Replacing the hardware and restoring your environment is expensive and time consuming, sometimes prohibitively so. Let's say you're on a road trip through Mexico...

Also backing up a Macbook to the cloud is a lot of data, and Apple doesn't have an adequate solution for this. I was using Backblaze. Their restore method is mailing a USB drive.

Unless you have a local backup, which is not practical while traveling, restoring from backup is non-trivial.

> Anyone who isn't already backed up to at least 1 cloud service is stuck in the last decade.

Are finances not a concern here, or am I missing something else with this suggestion? I don't backup _anything_ to a cloud provider because my last-decades solutions (automation + home network NAS or SAN at work) _just works_, and I, and my company, don't need the recurring costs hit from a cloud provider.

> Are finances not a concern here, or am I missing something else with this suggestion?

Sounds like a little of both to me.

At home I keep my backups on a NAS with RAID 1 redundancy so I'm tolerant to most things. That entire 4TB array is backed up to the cloud through BackBlaze B2 because it's affordable and grants me peace-of-mind for scenarios where both disks fail. I don't use nearly the entire 4TB, so it's about $10/mo for my B2 usage.

So far in life, I've never had to use my cloud backups. Which is great, they'd be slow as can be to download. But the insurance of knowing they're there is completely worth it to me.

For many people here the finances of their tech are not a concern. It’s the source of our income so minor efficiencies can have a big impact on productivity and income. For me any reasonable expense that I will gain value from is worthwhile.

If you are a software engineer and you are concerned about $100/year in cost for your backup system, you might want to consider your priorities.

I guess... I make considerably more than that and my wife makes even more than I do (both of us are Software Engineers, no kids yet) and I have way more important and interesting shit to spend my money (and time) on than cloud provider backups. We also both grew up relatively poor, her from an immigrant family and myself from hillbillies in the Appalachians. Maybe that has something to do with it.
A lot of people who grow up poor have a hard time adjusting their spending habits to optimize their life when they become well off.

I've known such people who will go through great aggravation, follow on sunk costs no good reason, and waste a lot of time - just to save a few dollars or feel they didn't waste money.

I waste probably a few thousand dollars a year on expenditures I never utilize. If the dollar amount is below the cost of the aggravation, I generally won't bother.

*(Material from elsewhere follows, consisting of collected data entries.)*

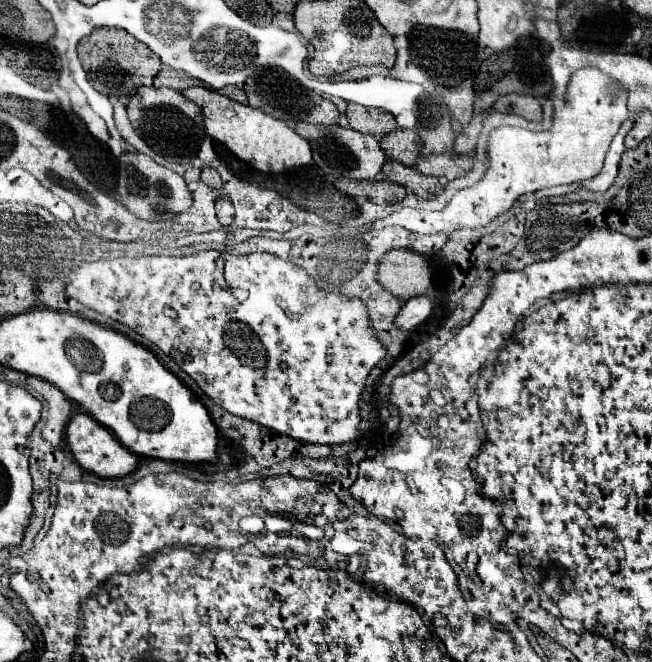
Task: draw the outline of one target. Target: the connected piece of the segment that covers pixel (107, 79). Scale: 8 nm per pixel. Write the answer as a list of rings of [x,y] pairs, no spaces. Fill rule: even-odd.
[[[98,28],[94,30],[94,34],[82,38],[82,42],[78,44],[78,58],[90,78],[90,84],[106,96],[130,96],[140,86],[152,86],[152,80],[160,70],[160,60],[156,58],[156,54],[150,54],[150,50],[142,46],[142,42],[130,38],[130,34],[126,34],[124,30],[114,28]]]

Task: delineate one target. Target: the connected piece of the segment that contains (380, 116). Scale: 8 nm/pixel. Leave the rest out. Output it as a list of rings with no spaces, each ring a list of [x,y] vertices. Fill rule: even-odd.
[[[348,104],[346,118],[350,122],[350,128],[372,136],[384,136],[396,130],[394,116],[384,110],[368,110],[358,104]]]

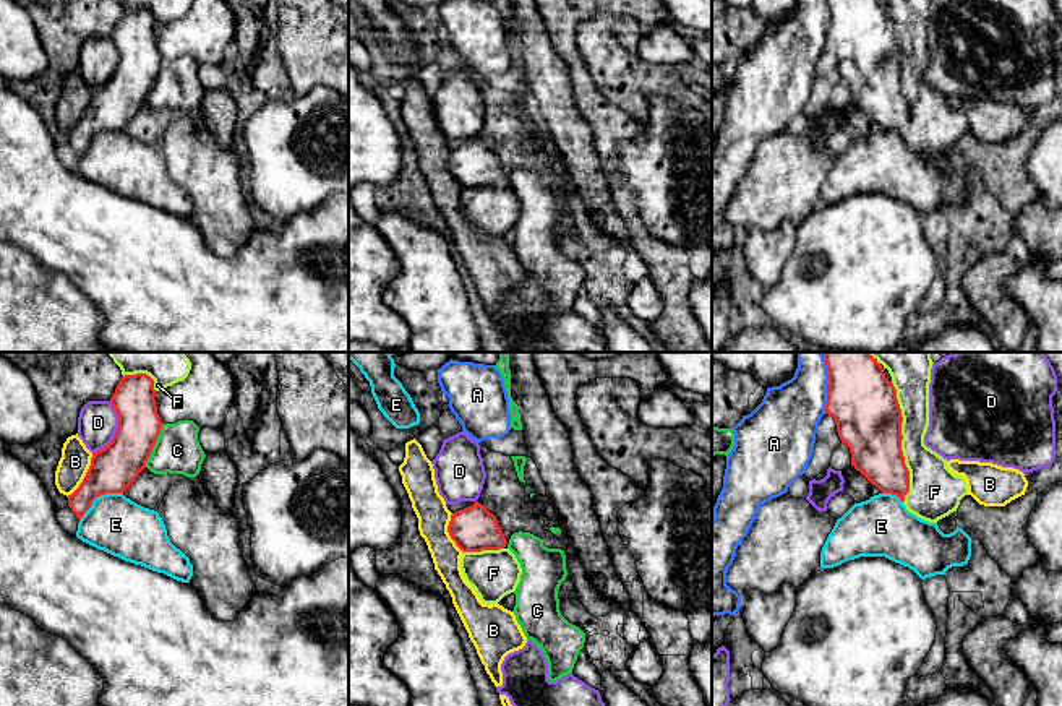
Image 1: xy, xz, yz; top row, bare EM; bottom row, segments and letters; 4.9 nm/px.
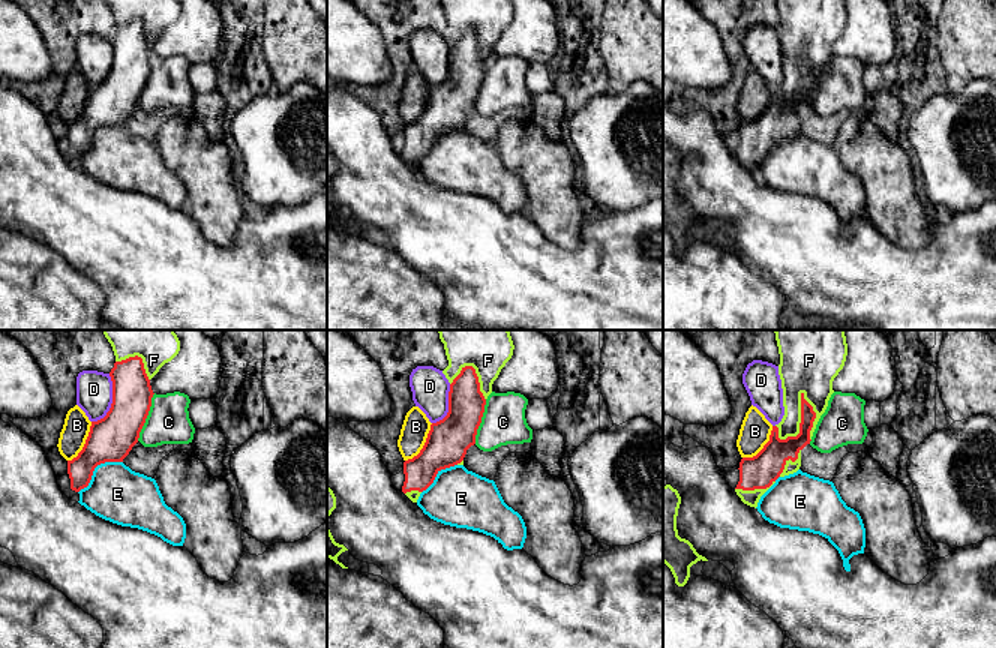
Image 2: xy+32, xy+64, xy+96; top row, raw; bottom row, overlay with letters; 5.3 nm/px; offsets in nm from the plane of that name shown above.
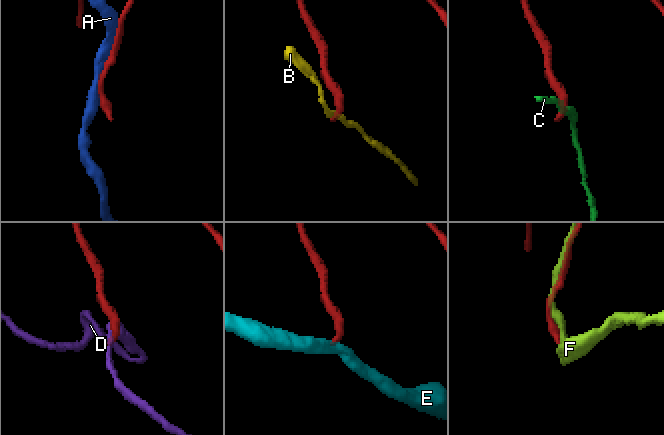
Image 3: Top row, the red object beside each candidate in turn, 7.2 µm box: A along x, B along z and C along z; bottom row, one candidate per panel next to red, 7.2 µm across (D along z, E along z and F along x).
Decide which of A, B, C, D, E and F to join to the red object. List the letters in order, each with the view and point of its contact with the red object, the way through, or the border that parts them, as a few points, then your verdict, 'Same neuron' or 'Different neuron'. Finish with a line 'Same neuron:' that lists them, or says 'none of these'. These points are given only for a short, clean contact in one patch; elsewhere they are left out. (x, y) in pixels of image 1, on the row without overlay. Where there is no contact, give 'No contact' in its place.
A: Touches red at yz (827, 25). Different neuron
B: Touches red at xy (85, 112). Boundary: xy (93, 90), (83, 117), (67, 132). Different neuron
C: Touches red at xy (154, 80). Boundary: xy (162, 60), (145, 103). Different neuron
D: Touches red at xy (117, 67). Boundary: xy (111, 38), (117, 52), (115, 72), (93, 90). Different neuron
E: Touches red at xy (98, 132). Boundary: xy (122, 129), (101, 130), (80, 156). Different neuron
F: Touches red at yz (900, 78). Same neuron
Same neuron: F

If you're working as a software engineer, I assume you are making at least $100,000. A $100 annual cost to ensure your data is saved, and the time savings from maintaining a local backup, seems well worth it and it doesn't make sense to me for that cost to weigh into the decision.

How can you assume someone is making at least $100k if he is working as a software engineer? There's more to the world than the Bay Area.

At Italy maybe 30% of that is the average.

Even in the US this is not the average salary for software engineers if you look outside of the Bay Area and Seattle.